Lo ignoró, aunque su mente burbujeaba con pensamientos frenéticos. ¿Podía caminar diez kilómetros con su equipaje? Furiosa, se maldijo por haber llevado varios pares de sandalias de tacón alto y ningún zapato apropiado para una larga caminata. Quizá, si dejaba la maleta en la cabaña… al llegar al pueblo alquilaría un coche o por lo menos cogería algún autobús. Aunque tuviera que esperar horas…
—Y otra cosa —la suave voz burlona interrumpió sus pensamientos—. ¿Qué harás cuando llegues al pueblo?
—¡Ya me las arreglaré! ¡Traje suficiente dinero! —como él alzó una ceja, comprendió que tenía otra triquiñuela entre manos.
—Lo trajiste, pero no puedes gastarlo —le informó, sacando la mano que ocultaba tras su espalda para que ella pudiera ver lo que sostenía. Un rayo de furia la estremeció cuando reconoció su bolso, con el monedero, el talonario de cheques y todas las tarjetas de crédito.
—Eres un… —se abalanzó contra él, tratando de arrebatárselo, pero Pedro lo mantuvo en alto, fuera de su alcance—. ¡Dame eso!
La sonrisa que curvaba sus labios le parecía satánica.
—De ninguna manera —negó, inflexible—. Lo guardaré en el maletero del coche, del que sólo yo tengo las llaves, y no te lo devolveré hasta que considere que ha llegado el momento oportuno —le dió un empujón que la hizo trastrabillar y caer sentada en la cama—. Así que ya ves, mi querida Cenicienta, cómo no irás a ninguna parte.
A través de sus lágrimas de frustración, lo vio caminar hacia la escalera.
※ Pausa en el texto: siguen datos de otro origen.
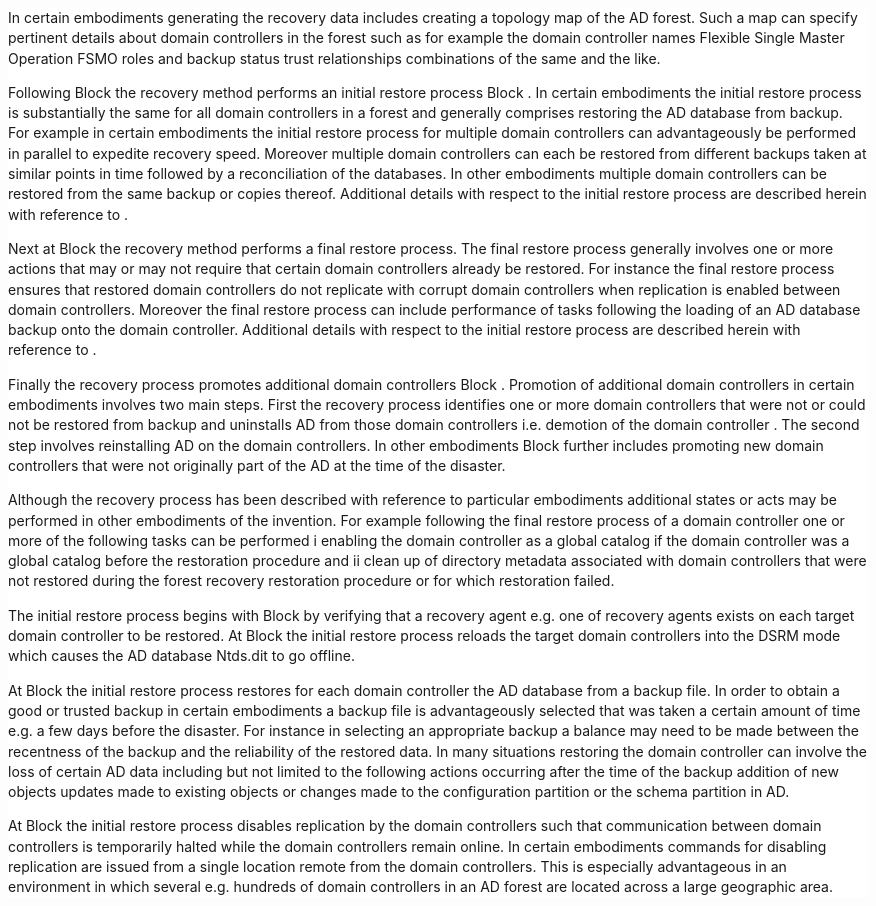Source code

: In certain embodiments generating the recovery data includes creating a topology map of the AD forest. Such a map can specify pertinent details about domain controllers in the forest such as for example the domain controller names Flexible Single Master Operation FSMO roles and backup status trust relationships combinations of the same and the like.

Following Block the recovery method performs an initial restore process Block . In certain embodiments the initial restore process is substantially the same for all domain controllers in a forest and generally comprises restoring the AD database from backup. For example in certain embodiments the initial restore process for multiple domain controllers can advantageously be performed in parallel to expedite recovery speed. Moreover multiple domain controllers can each be restored from different backups taken at similar points in time followed by a reconciliation of the databases. In other embodiments multiple domain controllers can be restored from the same backup or copies thereof. Additional details with respect to the initial restore process are described herein with reference to .

Next at Block the recovery method performs a final restore process. The final restore process generally involves one or more actions that may or may not require that certain domain controllers already be restored. For instance the final restore process ensures that restored domain controllers do not replicate with corrupt domain controllers when replication is enabled between domain controllers. Moreover the final restore process can include performance of tasks following the loading of an AD database backup onto the domain controller. Additional details with respect to the initial restore process are described herein with reference to .

Finally the recovery process promotes additional domain controllers Block . Promotion of additional domain controllers in certain embodiments involves two main steps. First the recovery process identifies one or more domain controllers that were not or could not be restored from backup and uninstalls AD from those domain controllers i.e. demotion of the domain controller . The second step involves reinstalling AD on the domain controllers. In other embodiments Block further includes promoting new domain controllers that were not originally part of the AD at the time of the disaster.

Although the recovery process has been described with reference to particular embodiments additional states or acts may be performed in other embodiments of the invention. For example following the final restore process of a domain controller one or more of the following tasks can be performed i enabling the domain controller as a global catalog if the domain controller was a global catalog before the restoration procedure and ii clean up of directory metadata associated with domain controllers that were not restored during the forest recovery restoration procedure or for which restoration failed.

The initial restore process begins with Block by verifying that a recovery agent e.g. one of recovery agents exists on each target domain controller to be restored. At Block the initial restore process reloads the target domain controllers into the DSRM mode which causes the AD database Ntds.dit to go offline.

At Block the initial restore process restores for each domain controller the AD database from a backup file. In order to obtain a good or trusted backup in certain embodiments a backup file is advantageously selected that was taken a certain amount of time e.g. a few days before the disaster. For instance in selecting an appropriate backup a balance may need to be made between the recentness of the backup and the reliability of the restored data. In many situations restoring the domain controller can involve the loss of certain AD data including but not limited to the following actions occurring after the time of the backup addition of new objects updates made to existing objects or changes made to the configuration partition or the schema partition in AD.

At Block the initial restore process disables replication by the domain controllers such that communication between domain controllers is temporarily halted while the domain controllers remain online. In certain embodiments commands for disabling replication are issued from a single location remote from the domain controllers. This is especially advantageous in an environment in which several e.g. hundreds of domain controllers in an AD forest are located across a large geographic area.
Unos cuantos minutos después escuchó sus pisadas en el exterior y el golpe del maletero al cerrarse y comprendió que había llevado a cabo su amenaza. Con amargura, aceptó que estaba atrapada. Aún si llegaba al pueblo, sin dinero o tarjetas de crédito, no tenía esperanzas de viajar más lejos. No sabía por qué Pedro estaba tan decidido a que permaneciera en la cabaña o qué se proponía si ella se quedaba; tan sólo sabía que, por el momento, había ganado la partida.
—¡Lo odio! —exclamó en voz alta, dándole un puñetazo a la almohada—. ¡Lo odio!
Pero tuvo que reconocer que su voz poseía la falsa y temblorosa nota de una mentira.